Tag Archives: Canada

Jane of Lantern Hill by Lucy Maud Montgomery

Jane of Lantern HillJane of Lantern Hill
by L.M. Montgomery
Publication Date: June 5, 1937
Genre: classic, YA
Pages: 288

Jane and her mother live in a gloomy old mansion, where their lives are ruled by her ovebearing grandmother. For most of her life Jane has believed that her father is dead. Then, one dull April morning, a letter comes. Not only is her father alive and well, but he wants Jane to spend the summer with him on Prince Edward Island.

For a blissful summer she lives at her father's cottage on Lantern Hill, making friends, having adventures and discovering that life can be wonderful after all. And she dares to dream that there could be such a house where she, Mother and Father could live together without Grandmother's disapproval - a house that could be called home.

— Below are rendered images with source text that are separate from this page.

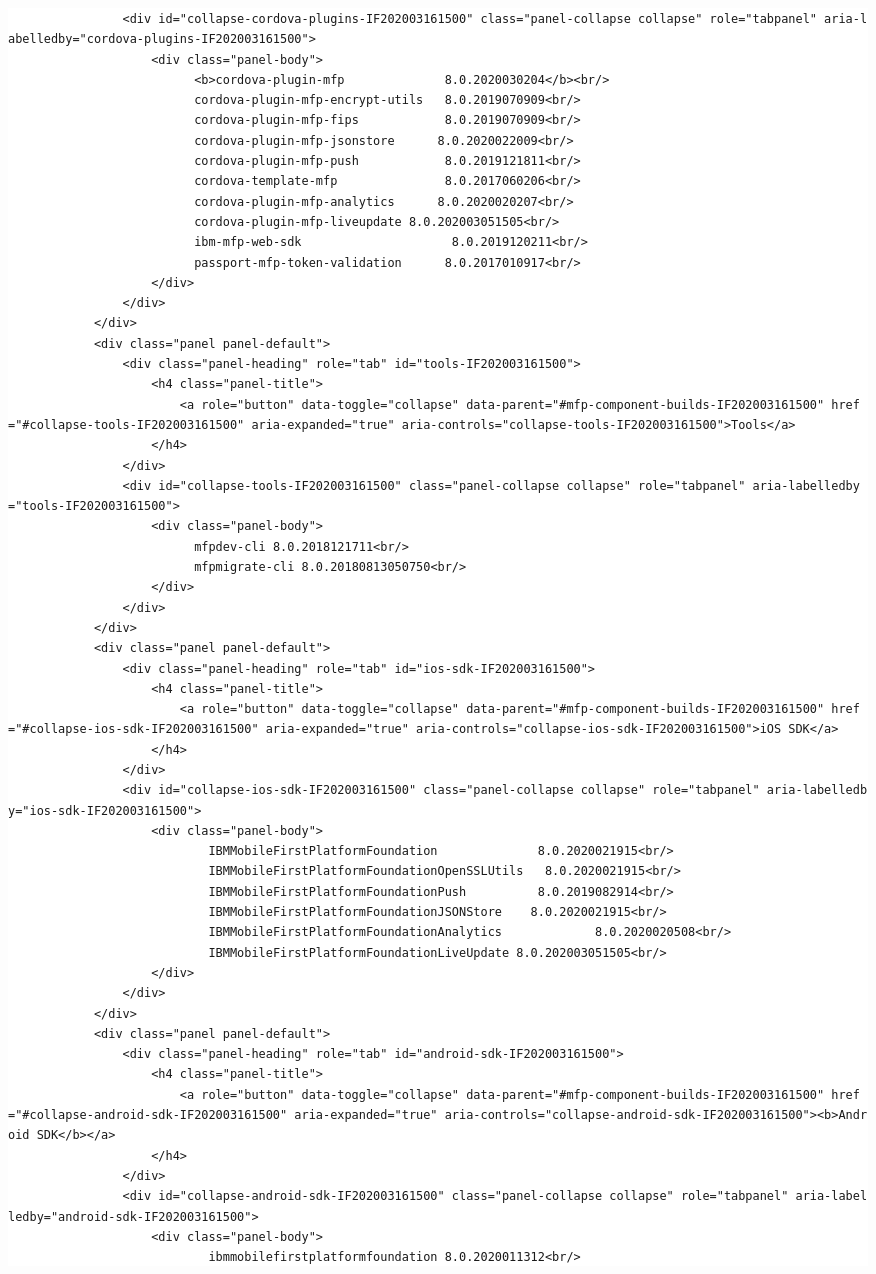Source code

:                     <div id="collapse-cordova-plugins-IF202003161500" class="panel-collapse collapse" role="tabpanel" aria-labelledby="cordova-plugins-IF202003161500">
                        <div class="panel-body">
                              <b>cordova-plugin-mfp              8.0.2020030204</b><br/>
                              cordova-plugin-mfp-encrypt-utils   8.0.2019070909<br/>
                              cordova-plugin-mfp-fips            8.0.2019070909<br/>
                              cordova-plugin-mfp-jsonstore      8.0.2020022009<br/>
                              cordova-plugin-mfp-push            8.0.2019121811<br/>
                              cordova-template-mfp               8.0.2017060206<br/>
                              cordova-plugin-mfp-analytics      8.0.2020020207<br/>
                              cordova-plugin-mfp-liveupdate 8.0.202003051505<br/>
                              ibm-mfp-web-sdk                     8.0.2019120211<br/>
                              passport-mfp-token-validation      8.0.2017010917<br/>
                        </div>
                    </div>      
                </div>
                <div class="panel panel-default">
                    <div class="panel-heading" role="tab" id="tools-IF202003161500">
                        <h4 class="panel-title">
                            <a role="button" data-toggle="collapse" data-parent="#mfp-component-builds-IF202003161500" href="#collapse-tools-IF202003161500" aria-expanded="true" aria-controls="collapse-tools-IF202003161500">Tools</a>
                        </h4>
                    </div>
                    <div id="collapse-tools-IF202003161500" class="panel-collapse collapse" role="tabpanel" aria-labelledby="tools-IF202003161500">
                        <div class="panel-body">
                              mfpdev-cli 8.0.2018121711<br/>
                              mfpmigrate-cli 8.0.20180813050750<br/>
                        </div>
                    </div>      
                </div>
                <div class="panel panel-default">
                    <div class="panel-heading" role="tab" id="ios-sdk-IF202003161500">
                        <h4 class="panel-title">
                            <a role="button" data-toggle="collapse" data-parent="#mfp-component-builds-IF202003161500" href="#collapse-ios-sdk-IF202003161500" aria-expanded="true" aria-controls="collapse-ios-sdk-IF202003161500">iOS SDK</a>
                        </h4>
                    </div>
                    <div id="collapse-ios-sdk-IF202003161500" class="panel-collapse collapse" role="tabpanel" aria-labelledby="ios-sdk-IF202003161500">
                        <div class="panel-body">
                                IBMMobileFirstPlatformFoundation              8.0.2020021915<br/>
                                IBMMobileFirstPlatformFoundationOpenSSLUtils   8.0.2020021915<br/>
                                IBMMobileFirstPlatformFoundationPush          8.0.2019082914<br/>
                                IBMMobileFirstPlatformFoundationJSONStore    8.0.2020021915<br/>
                                IBMMobileFirstPlatformFoundationAnalytics             8.0.2020020508<br/>
                                IBMMobileFirstPlatformFoundationLiveUpdate 8.0.202003051505<br/>
                        </div>
                    </div>      
                </div>
                <div class="panel panel-default">
                    <div class="panel-heading" role="tab" id="android-sdk-IF202003161500">
                        <h4 class="panel-title">
                            <a role="button" data-toggle="collapse" data-parent="#mfp-component-builds-IF202003161500" href="#collapse-android-sdk-IF202003161500" aria-expanded="true" aria-controls="collapse-android-sdk-IF202003161500"><b>Android SDK</b></a>
                        </h4>
                    </div>
                    <div id="collapse-android-sdk-IF202003161500" class="panel-collapse collapse" role="tabpanel" aria-labelledby="android-sdk-IF202003161500">
                        <div class="panel-body">
                                ibmmobilefirstplatformfoundation 8.0.2020011312<br/>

I actually read this one during the October read-a-thon and never got around to writing up a post. I’ve read a lot of L.M. Montgomery: the entire Anne Shirley series (more than once) and the Emily Starr series (time for a reread, I think). I picked up Jane of Lantern Hill, at least in part, because of the cover. I like pretty things. It is just as pretty in person as it is on a computer screen, by the way. And, as a total aside, I am so impressed with the Virago Classics because they are clean and well-edited. No one grabbed an old public domain version and OCR’d it and then slapped a cover on it and hit publish.

Back to Jane.

I loved this book. Jane reminds me a lot of Little Elizabeth, from Anne of Windy Poplars, but all grown up. She is living in Toronto, with her rather weak-spirited, beaten down mother, and her deeply angry grandmother, who still hasn’t gotten over the fact that her daughter went off and abandoned her to, (ungrateful child), get married and have a daughter of her own. L.M. Montgomery’s method of dealing with the problem of separating father and mother is fairly convenient, and is quite similar to how she separated Miss Lavender and Paul’s father in the Anne series. They get into a fight, and instead of acting like reasonable adults, mother takes baby and flees home, where grandmother spends more than a decade interfering in reconciliation. This is all set up to explain Jane’s sterile and unloved life in Toronto. Grandmother is wealthy, so she wants for nothing material or physical, but spiritually and emotionally, she is completely bereft. And Montgomery makes a convincing case that true happiness is dependent much more on wealth of spirit and love than it is on having nice stuff.

The book really comes into its own when Jane goes off to spend a summer with her father in Lantern Hill. Her adventures are charming. Her father is a writer, and cannot provide Jane with the material comforts of home, but with him, she receives much greater gifts: freedom, self-sufficiency, love and true friendship. She does not have the imagination of the bewitching Anne Shirley, or the literary talent and ambition of Emily Starr, but she has a homelike sweetness that is endearing.

I don’t believe that Montgomery ever wrote a sequel to Jane of Lantern Hill, which is unfortunate, because it would have been worth reading!